DHS defines personally identifiable information or PII as any information that permits the identity of an individual to be directly or indirectly inferred, including any information that is linked or linkable to that individual, regardless of whether the individual is a U.S. citizen, lawful permanent resident, visitor to the U.S., or employee or contractor to the Department.
Sensitive PII includes but is not limited to the information pictured here, which includes Social Security Numbers, driver’s license numbers, Alien Registration numbers, financial or medical records, biometrics, or a criminal history. This data requires stricter handling guidelines because of the increased risk to an individual if the data are compromised.
Even though the definition of personally identifiable information differs from state to state, and the states use different terminology to define the data that triggers reporting obligations, personally identifiable information in general is information that does, or can be used to, identify, locate or contact an individual, alone or when combined with other personal or identifying information and is usually information known to create a significant risk of identity theft, fraud or other harm if compromised. When considering the differing definitions in the U.S. you can usually expect personally identifiable information that triggers a breach reporting requirement to include a person’s first name or first initial and last name, together with one or more of the following:
Identification Numbers such as a –
- Social Security Number,
- Passport Number,
- Driver’s License Number,
- State Non-Driver’s Identification Card Number, or
- Other government-issued ID number;
Account Numbers such as a –
- Financial account number,
- Credit card number, or
- Debit card number
- (sometimes requiring the account number be disclosed in conjunction with a security code, access code, or password that permits access to the account)
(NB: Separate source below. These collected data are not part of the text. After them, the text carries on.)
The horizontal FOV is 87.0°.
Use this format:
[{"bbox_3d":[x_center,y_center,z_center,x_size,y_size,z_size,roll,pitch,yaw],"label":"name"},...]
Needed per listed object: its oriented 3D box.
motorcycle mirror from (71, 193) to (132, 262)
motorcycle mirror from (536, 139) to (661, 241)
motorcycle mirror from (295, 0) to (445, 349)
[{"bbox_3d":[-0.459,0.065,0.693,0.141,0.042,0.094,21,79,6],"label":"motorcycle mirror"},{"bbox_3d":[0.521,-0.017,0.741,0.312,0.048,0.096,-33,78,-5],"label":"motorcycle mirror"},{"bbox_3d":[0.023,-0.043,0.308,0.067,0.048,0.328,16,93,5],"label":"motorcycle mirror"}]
Personal Characteristics / Biometrics, including
- photographic images,
- iris scans,
- handwriting, or
- other unique characteristics;
Medical information or medical history
Enforcement and Penalties
Just as the requirements of the various state statutes differ, the methods of enforcing these statutes and the penalties that can be assessed differ by state as well. Most states authorize their Attorney General to enforce the statutes, but some states also have options for private causes of action seeking damages for failure to properly protect information or failure to properly notify individuals under the breach notification requirements.
The remedies available for failure to comply with data breach notification laws include injunctions to prevent further violations, monetary penalties, and reasonable costs. The range of the monetary penalties varies significantly, and while some states include caps for the total penalties that can be assessed either per consumer or per incident, other penalties can reach well into six figures particularly when the violations impact 10,000 or more residents.
Beyond the injunctive or monetary penalties, organizations should also consider the negative publicity that accompanies failure to protect the personally identifiable information of its employees, customers, or other parties. Such a determination can cause consumers to lose confidence in the organization and cause other organizations or individuals to seek greater contractual assurances that the organization will comply with the privacy laws. In addition, if you are seeking insurance coverage for future incidents, you may find that it is harder or at least more expensive to obtain such coverage. Litigation risks in states with a private cause of action also open the door for class action lawsuits or other claims for damages arising as a result of the breach.